What to produce:
Please make an exact copy of the lines from the one holding "05-08-2026, 13:18" through the end of the data, both ends included, with no pictures.

Task input:
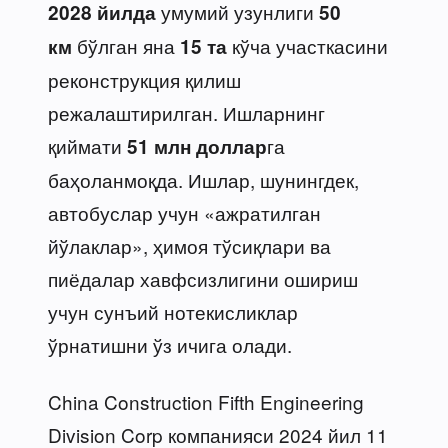
умумий узунлиги
2028 йилда
50
бўлган яна
кўча участкасини
км
15 та
реконструкция қилиш
режалаштирилган. Ишларнинг
қиймати
га
51 млн доллар
баҳоланмоқда. Ишлар, шунингдек,
автобуслар учун «ажратилган
йўлаклар», ҳимоя тўсиқлари ва
пиёдалар хавфсизлигини ошириш
учун сунъий нотекисликлар
ўрнатишни ўз ичига олади.
China Construction Fifth Engineering
Division Corp компанияси 2024 йил 11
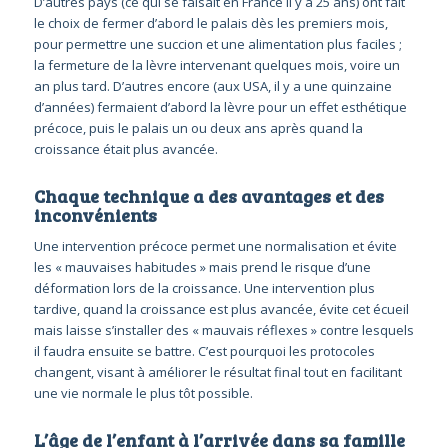
D’autres pays (ce qui se faisait en France il y a 25 ans) ont fait
le choix de fermer d’abord le palais dès les premiers mois,
pour permettre une succion et une alimentation plus faciles ;
la fermeture de la lèvre intervenant quelques mois, voire un
an plus tard. D’autres encore (aux USA, il y a une quinzaine
d’années) fermaient d’abord la lèvre pour un effet esthétique
précoce, puis le palais un ou deux ans après quand la
croissance était plus avancée.
Chaque technique a des avantages et des
inconvénients
Une intervention précoce permet une normalisation et évite
les « mauvaises habitudes » mais prend le risque d’une
déformation lors de la croissance. Une intervention plus
tardive, quand la croissance est plus avancée, évite cet écueil
mais laisse s’installer des « mauvais réflexes » contre lesquels
il faudra ensuite se battre. C’est pourquoi les protocoles
changent, visant à améliorer le résultat final tout en facilitant
une vie normale le plus tôt possible.
L’âge de l’enfant à l’arrivée dans sa famille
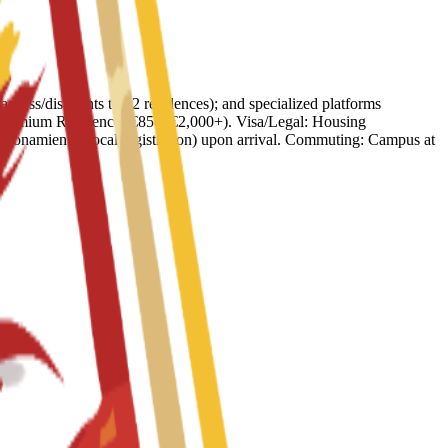
access/discounts to 42 residences); and specialized platforms
 Premium Residence (€856–€2,000+). Visa/Legal: Housing
adronamiento (local registration) upon arrival. Commuting: Campus at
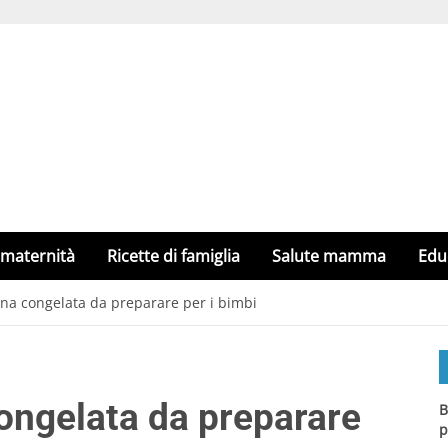
 maternità
Ricette di famiglia
Salute mamma
Edu
ana congelata da preparare per i bimbi
congelata da preparare
B
p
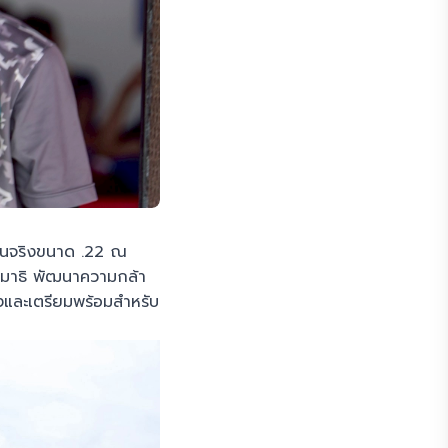
สุนจริงขนาด .22 ณ
สมาธิ พัฒนาความกล้า
งและเตรียมพร้อมสำหรับ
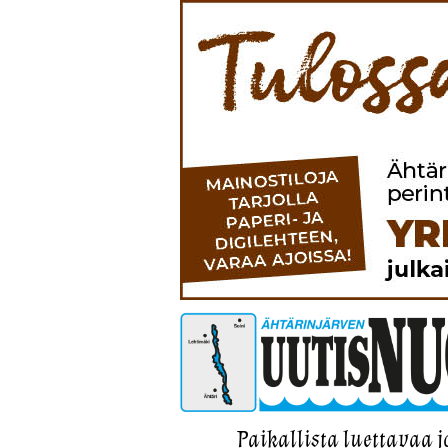
Paikallista luettavaa j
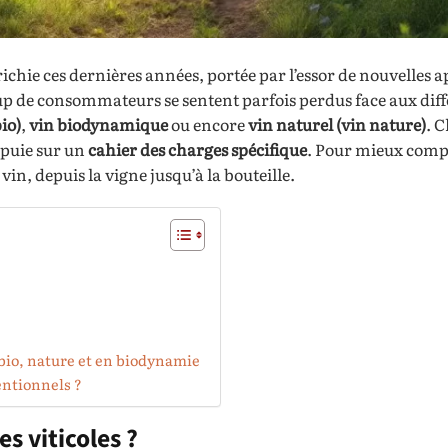
ichie ces dernières années, portée par l’essor de nouvelles 
p de consommateurs se sentent parfois perdus face aux diff
io)
,
vin biodynamique
ou encore
vin naturel (vin nature)
. 
appuie sur un
cahier des charges spécifique
. Pour mieux com
in, depuis la vigne jusqu’à la bouteille.
bio, nature et en biodynamie
entionnels ?
s viticoles ?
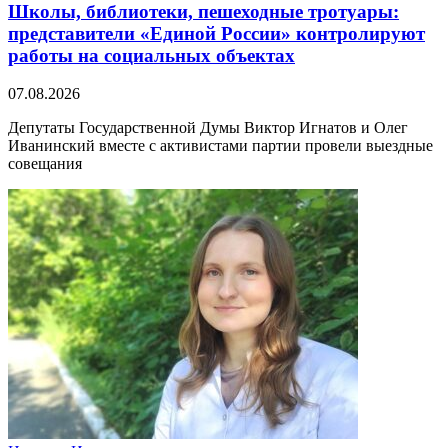
Школы, библиотеки, пешеходные тротуары:
представители «Единой России» контролируют
работы на социальных объектах
07.08.2026
Депутаты Государственной Думы Виктор Игнатов и Олег
Иванинский вместе с активистами партии провели выездные
совещания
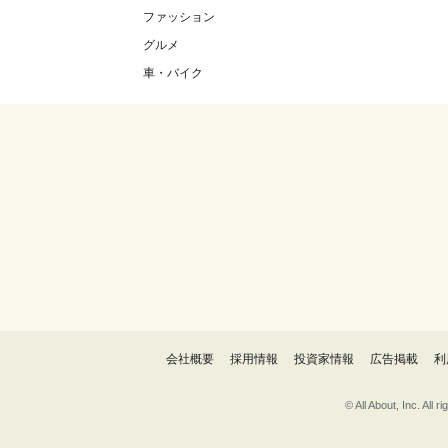
ファッション
グルメ
車・バイク
会社概要
採用情報
投資家情報
広告掲載
利
© All About, 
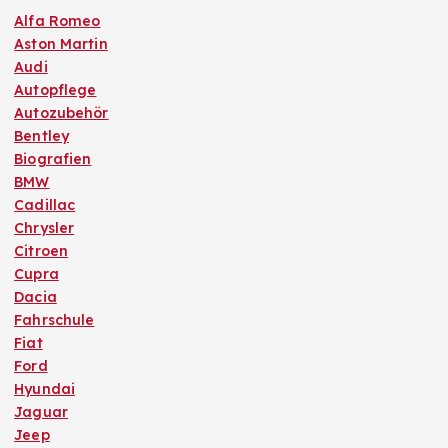
Alfa Romeo
Aston Martin
Audi
Autopflege
Autozubehör
Bentley
Biografien
BMW
Cadillac
Chrysler
Citroen
Cupra
Dacia
Fahrschule
Fiat
Ford
Hyundai
Jaguar
Jeep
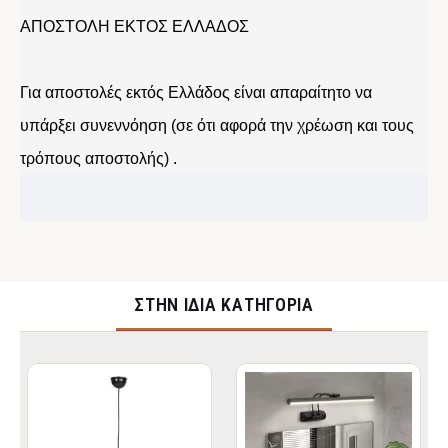
ΑΠΟΣΤΟΛΗ ΕΚΤΟΣ ΕΛΛΑΔΟΣ
Για αποστολές εκτός Ελλάδος είναι απαραίτητο να
υπάρξει συνεννόηση (σε ότι αφορά την χρέωση και τους
τρόπους αποστολής) .
ΣΤΉΝ ΊΔΙΑ ΚΑΤΗΓΟΡΊΑ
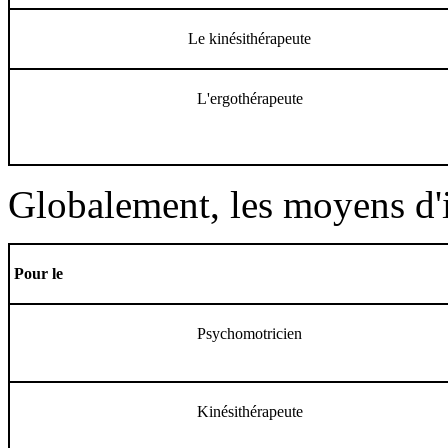
Le kinésithérapeute
L'ergothérapeute
Globalement, les moyens d'i
Pour le
Psychomotricien
Kinésithérapeute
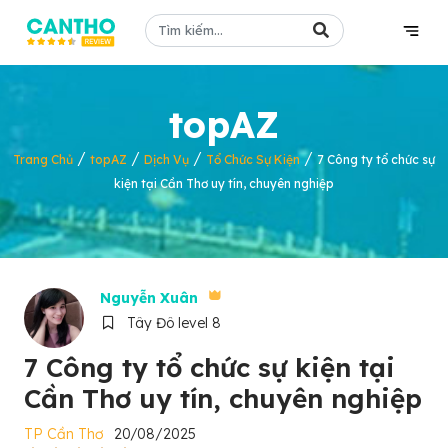
topAZ
/
/
/
/
Trang Chủ
topAZ
Dịch Vụ
Tổ Chức Sự Kiện
7 Công ty tổ chức sự
kiện tại Cần Thơ uy tín, chuyên nghiệp
Nguyễn Xuân
Tây Đô level 8
7 Công ty tổ chức sự kiện tại
Cần Thơ uy tín, chuyên nghiệp
TP Cần Thơ
20/08/2025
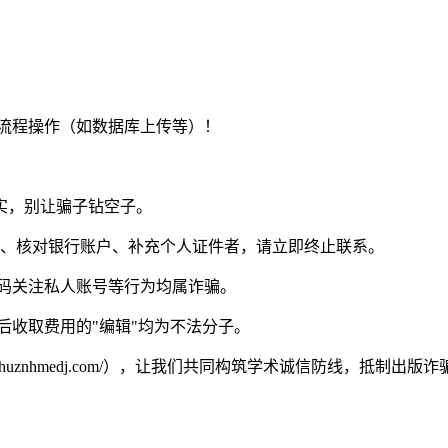
版流程操作（如数据库上传等）！
实，别让骗子钻空子。
息、核对银行账户、补充个人证件者，请立即终止联系。
扫码关注私人账号等行为均属诈骗。
后收取费用的"编辑"均为不法分子。
/whuznhmedj.com/），让我们共同构筑学术诚信防线，抵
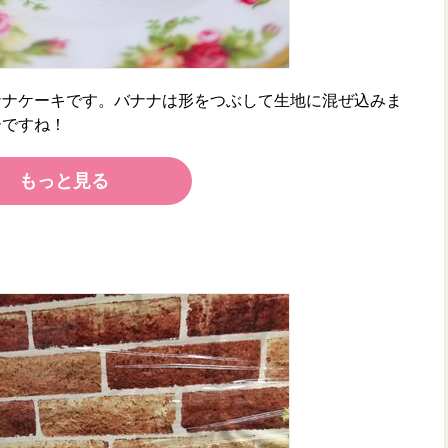
ナナケーキです。バナナは形をつぶして生地に混ぜ込みま
ーですね！
もっと見る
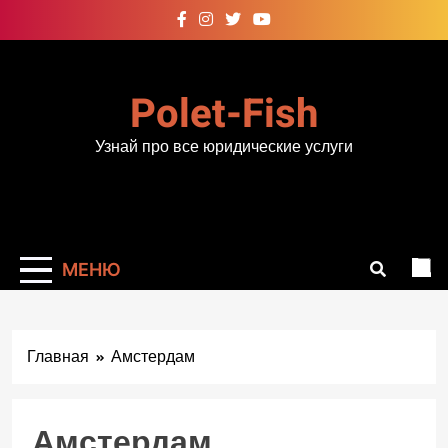
Перейти
к
содержимому
Polet-Fish
Узнай про все юридические услуги
МЕНЮ
Главная
Амстердам
Амстердам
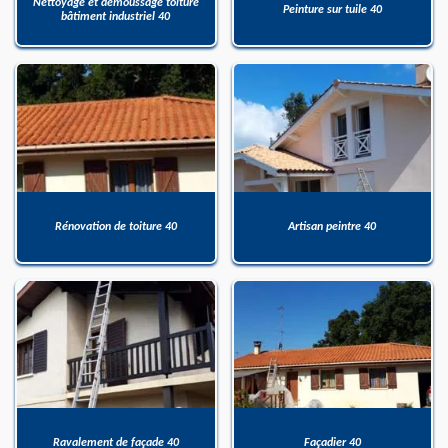
Nettoyage et démoussage toiture
Peinture sur tuile 40
bâtiment industriel 40
Rénovation de toiture 40
Artisan peintre 40
Ravalement de façade 40
Façadier 40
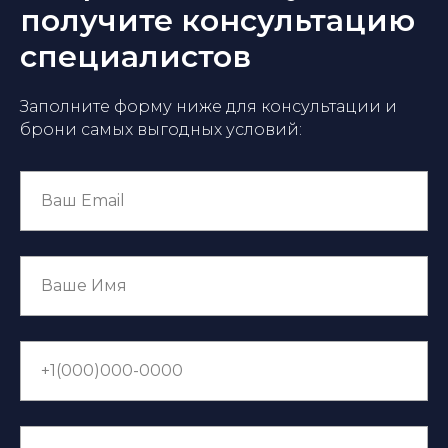
получите консультацию
специалистов
Заполните форму ниже для консультации и
брони самых выгодных условий:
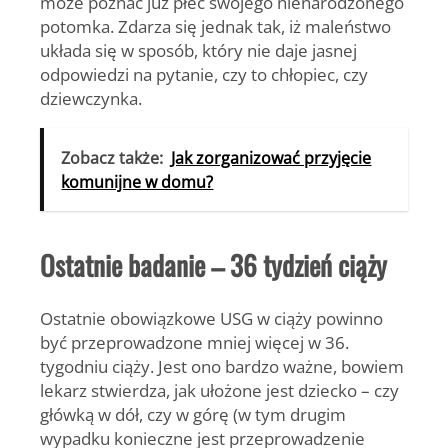
może poznać już płeć swojego nienarodzonego
potomka. Zdarza się jednak tak, iż maleństwo
układa się w sposób, który nie daje jasnej
odpowiedzi na pytanie, czy to chłopiec, czy
dziewczynka.
Zobacz także:
Jak zorganizować przyjęcie
komunijne w domu?
Ostatnie badanie – 36 tydzień ciąży
Ostatnie obowiązkowe USG w ciąży powinno
być przeprowadzone mniej więcej w 36.
tygodniu ciąży. Jest ono bardzo ważne, bowiem
lekarz stwierdza, jak ułożone jest dziecko – czy
główką w dół, czy w górę (w tym drugim
wypadku konieczne jest przeprowadzenie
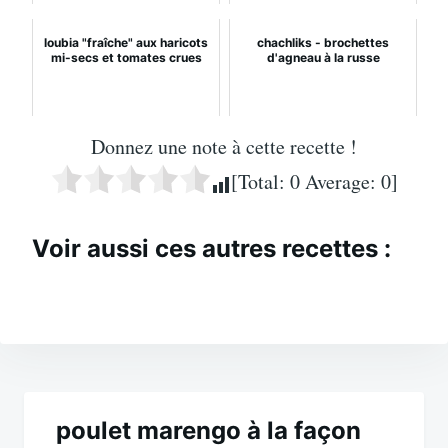
loubia "fraîche" aux haricots
chachliks - brochettes
mi-secs et tomates crues
d'agneau à la russe
Donnez une note à cette recette !
[Total:
0
Average:
0
]
Voir aussi ces autres recettes :
Navigation
de
poulet marengo à la façon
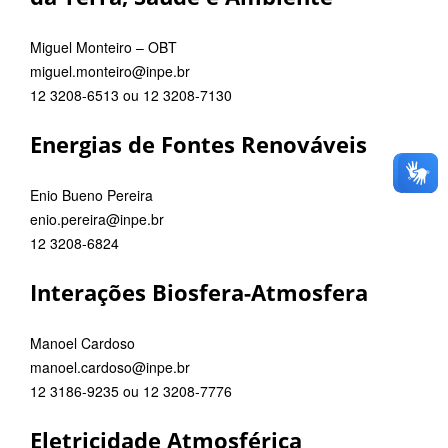
Miguel Monteiro – OBT
miguel.monteiro@inpe.br
12 3208-6513 ou 12 3208-7130
Energias de Fontes Renováveis
Enio Bueno Pereira
enio.pereira@inpe.br
12 3208-6824
Interações Biosfera-Atmosfera
Manoel Cardoso
manoel.cardoso@inpe.br
12 3186-9235 ou 12 3208-7776
Eletricidade Atmosférica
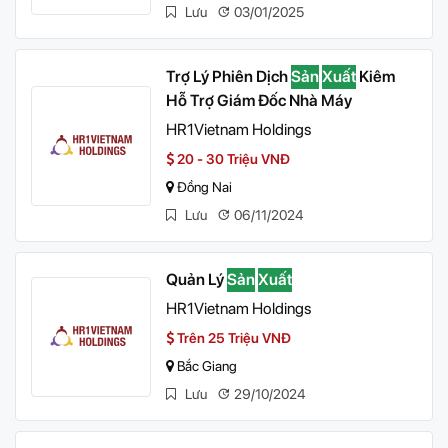
Lưu
03/01/2025
Trợ Lý Phiên Dịch
Sản
Xuất
Kiêm
Hỗ Trợ Giám Đốc Nhà Máy
HR1Vietnam Holdings
20 - 30 Triệu VNĐ
Đồng Nai
Lưu
06/11/2024
Quản Lý
Sản
Xuất
HR1Vietnam Holdings
Trên 25 Triệu VNĐ
Bắc Giang
Lưu
29/10/2024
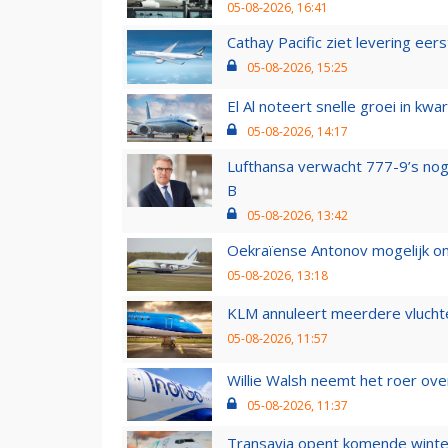
05-08-2026, 16:41
Cathay Pacific ziet levering ee
05-08-2026, 15:25
El Al noteert snelle groei in k
05-08-2026, 14:17
Lufthansa verwacht 777-9’s nog
B
05-08-2026, 13:42
Oekraïense Antonov mogelijk on
05-08-2026, 13:18
KLM annuleert meerdere vluchte
05-08-2026, 11:57
Willie Walsh neemt het roer over
05-08-2026, 11:37
Transavia opent komende winter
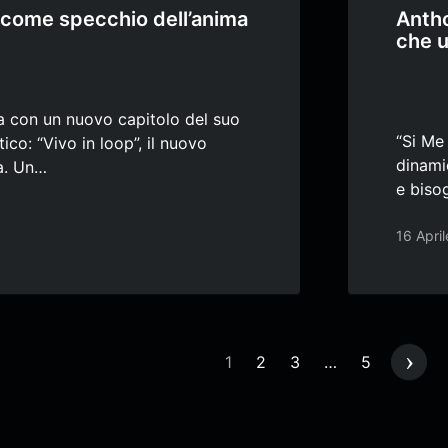
ap come specchio dell’anima
Antho
che u
na con un nuovo capitolo del suo
“Si Me
ico: “Vivo in loop”, il nuovo
dinamic
ta. Un…
e biso
16 Apri
ne
1
2
3
…
5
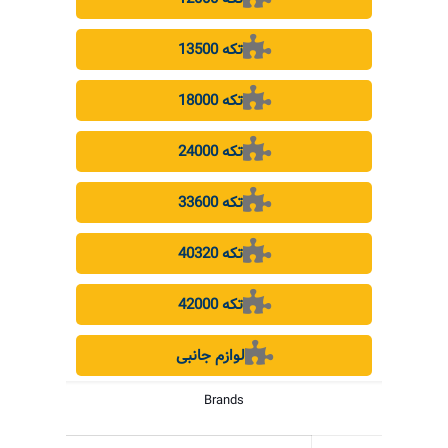
13500 تکه
18000 تکه
24000 تکه
33600 تکه
40320 تکه
42000 تکه
لوازم جانبی
Brands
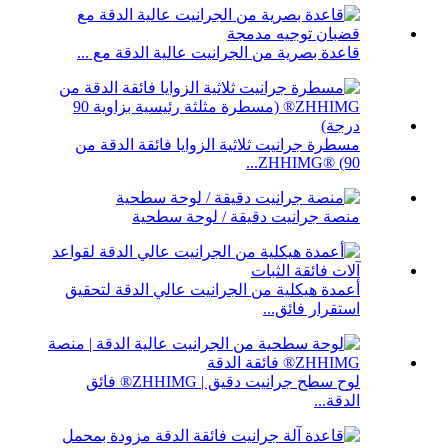
قاعدة بصرية من الجرانيت عالية الدقة مع ...
مسطرة جرانيت ثلاثية الزوايا فائقة الدقة من
ZHHIMG® (90...
منصة جرانيت دقيقة / لوحة سطحية
أعمدة هيكلية من الجرانيت عالي الدقة لتحقيق
استقرار فائق...
لوح سطح جرانيت دقيق | ZHHIMG® فائق
الدقة...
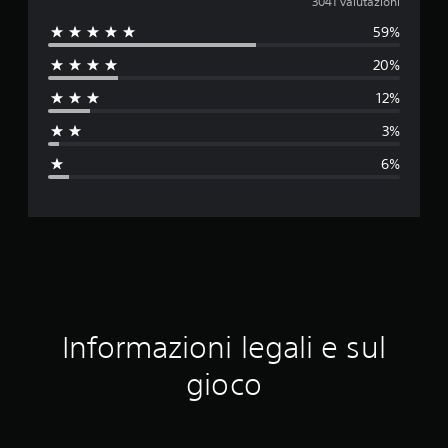
a
3041 valutazioni
59%
l
20%
u
12%
t
3%
a
6%
z
i
o
n
e
Informazioni legali e sul
m
gioco
e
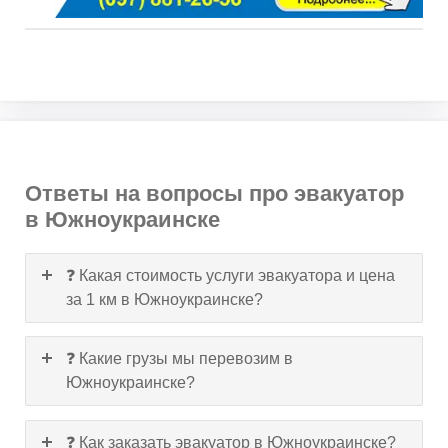
Ответы на вопросы про эвакуатор
в Южноукраинске
❓ Какая стоимость услуги эвакуатора и цена
за 1 км в Южноукраинске?
❓ Какие грузы мы перевозим в
Южноукраинске?
❓ Как заказать эвакуатор в Южноукраинске?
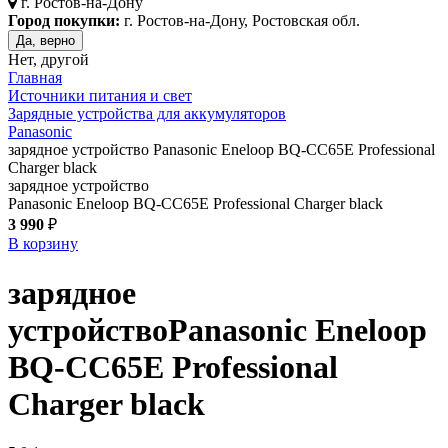
г.
Ростов-на-Дону
Город покупки:
г. Ростов-на-Дону, Ростовская обл.
Да, верно
Нет, другой
Главная
Источники питания и свет
Зарядные устройства для аккумуляторов
Panasonic
зарядное устройство Panasonic Eneloop BQ-CC65E Professional
Charger black
зарядное устройство
Panasonic Eneloop BQ-CC65E Professional Charger black
3 990
₽
В корзину
зарядное
устройство
Panasonic Eneloop
BQ-CC65E Professional
Charger
black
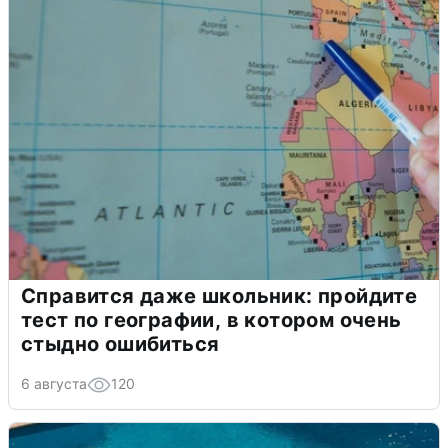
Справится даже школьник: пройдите
тест по географии, в котором очень
стыдно ошибиться
6 августа
120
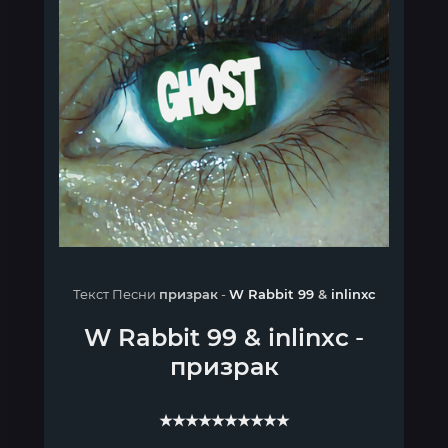
Текст Песни
призрак
-
W Rabbit 99
&
inlinxc
W Rabbit 99
&
inlinxc
-
призрак
★★★★★★★★★★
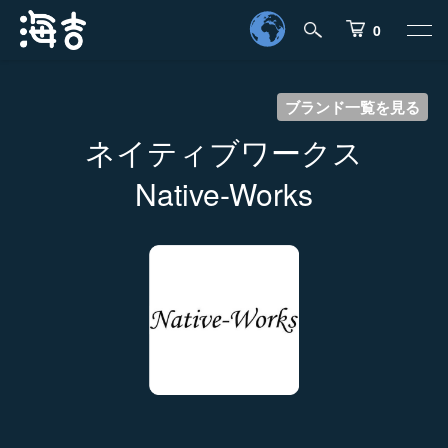
0
ブランド一覧を見る
ネイティブワークス
Native-Works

Answer:
05-08-2026, 13:18
KLM annuleert meerdere vluchte
05-08-2026, 11:57
Willie Walsh neemt het roer over
05-08-2026, 11:37
Transavia opent komende winter
ap come specchio dell’anima
Antho
che u
na con un nuovo capitolo del suo
“Si Me
ico: “Vivo in loop”, il nuovo
dinamic
ta. Un…
e biso
16 Apri
ne
1
2
3
…
5
13500 تکه
18000 تکه
24000 تکه
33600 تکه
40320 تکه
42000 تکه
لوازم جانبی
Brands
قاعدة بصرية من الجرانيت عالية الدقة مع ...
مسطرة جرانيت ثلاثية الزوايا فائقة الدقة من
ZHHIMG® (90...
منصة جرانيت دقيقة / لوحة سطحية
أعمدة هيكلية من الجرانيت عالي الدقة لتحقيق
استقرار فائق...
لوح سطح جرانيت دقيق | ZHHIMG® فائق
الدقة...
a
3041 valutazioni
59%
l
20%
u
12%
t
3%
a
6%
z
i
o
n
e
Informazioni legali e sul
m
gioco
e
Ответы на вопросы про эвакуатор
в Южноукраинске
❓ Какая стоимость услуги эвакуатора и цена
за 1 км в Южноукраинске?
❓ Какие грузы мы перевозим в
Южноукраинске?
❓ Как заказать эвакуатор в Южноукраинске?
г.
Ростов-на-Дону
Город покупки:
г. Ростов-на-Дону, Ростовская обл.
Да, верно
Нет, другой
Главная
Источники питания и свет
Зарядные устройства для аккумуляторов
Panasonic
зарядное устройство Panasonic Eneloop BQ-CC65E Professional
Charger black
зарядное устройство
Panasonic Eneloop BQ-CC65E Professional Charger black
3 990
₽
В корзину
зарядное
устройство
Panasonic Eneloop
BQ-CC65E Professional
Charger
black
Справится даже школьник: пройдите
тест по географии, в котором очень
стыдно ошибиться
6 августа
120
Текст Песни
призрак
-
W Rabbit 99
&
inlinxc
W Rabbit 99
&
inlinxc
-
призрак
★★★★★★★★★★
0
ブランド一覧を見る
ネイティブワークス
Native-Works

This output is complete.